**Provided passage:**

** start **

# 200 amp service wire



## McClary’s Electrical (Feb 21, 2009)

Yes what you're saying would be fine, but I wanna know what breaker you're using just for kicks. I can't believe it won't take 350


----------



## Voltman101 (Jul 6, 2014)

The breaker is a older cutler hammer I am taking an over head service and running it under ground hooking it to the existing panel not sure of its age I would say early 90's it says it is only rated for 300mcm


----------



## McClary’s Electrical (Feb 21, 2009)

Ok that makes sense. Nowadays, breakers are rated for at last two full sizes larger to accommodate for voltage drop, If this is an old breaker, what you propose is fine. ...


----------



## papaotis (Jun 8, 2013)

i would agree , and just to clarify, yes a ground rod at the building


----------



## JHFWIC (Mar 22, 2012)

For that short of run I would use 4/0


----------



## Hmacanada (Jan 16, 2014)

JHFWIC said:


> For that short of run I would use 4/0



350 for 240 ft ?
Seems like a little over kill to me.
What kind of building?


----------



## Service Call (Jul 9, 2011)

He did say the 350 was a poco spec. 


Sent from my iPhone using Tapatalk


----------



## Hmacanada (Jan 16, 2014)

Service Call said:


> He did say the 350 was a poco spec.
> 
> 
> Sent from my iPhone using Tapatalk



Was just curious as to why commercial or resi.
I assumed poco doesn't have much say after the meter.
I wasn't criticizing.
Just asking.


----------



## Carultch (May 14, 2013)

Voltman101 said:


> I have a 200 amp service that is 240 ft from the pole I always put the meter on the building in this case the power company wants it on the pole with a meter breaker. I normally on a long run run a 350 urd wire to the meter and a 4/0 to the panel. In this case I am running 350 per power company specs but the wire is to big to get in the breaker and there is no room for the reducer crimps. is it legal to run this conduit and wire in to a 16x16 pvc box and Tap a pice of 4/0 to go inside from outside. The other question being the meter breaker 240 ft away is that considered the first means of disconnect and run a ground from there or do I need ground rods at the building as well and no wire between the meter and building.

** end **

**Data excerpt:**

** start **

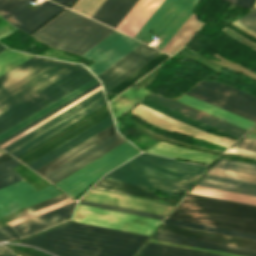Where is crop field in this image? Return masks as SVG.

** end **

**Set tasks:**
A. Which usernames appear as post headers in the 200 amp service wire thread? List each one once.
B. Can you resume the 200 amp service wire thread right after its final sentence?

**Responses:**
A. McClary’s Electrical, Voltman101, papaotis, JHFWIC, Hmacanada, Service Call, Carultch

B.
I recommend getting in the habit of specifying either Cu or AL for all wires when you discuss them.

If all these wires are Copper, then I see no issue with any of these sizes for 200A, whether it be a service or a feeder. Looks oversized, but maybe you've needed to do this for voltage drop.

However, if that is #4/0 AL, then its only got 180A of ampacity. It's OK for a 200A "service", because a "service" only needs an ampacity of 83% of its nominal size (I don't know why, I wish I did). For the only feeder that is immediately following the service disconnect, it only needs as much ampacity as the "service" conductors.

This is a situation where I see this wiring as a feeder, rather than a service. Once you pass the first service disconnect, everything is a feeder or a branch circuit. I see the breaker that is integrated with the meter, as the main service disconnect, and thus it would be the exclusive point where you bond neutral and ground, and connect your GEC. Everything downstream, keep N & EGC separate.


----------



## McClary’s Electrical (Feb 21, 2009)

Carultch said:


> I recommend getting in the habit of specifying either Cu or AL for all wires when you discuss them.
> 
> If all these wires are Copper, then I see no issue with any of these sizes for 200A, whether it be a service or a feeder. Looks oversized, but maybe you've needed to do this for voltage drop.
> 
> ...


Wow. You answered a ton of questions, and none of the ones he asked.


----------



## Black Dog (Oct 16, 2011)

mcclary's electrical said:


> Wow. You answered a ton of questions, and none of the ones he asked.


Well now he does not have to ask them , does he!


----------



## peteygrizz (Jan 2, 2015)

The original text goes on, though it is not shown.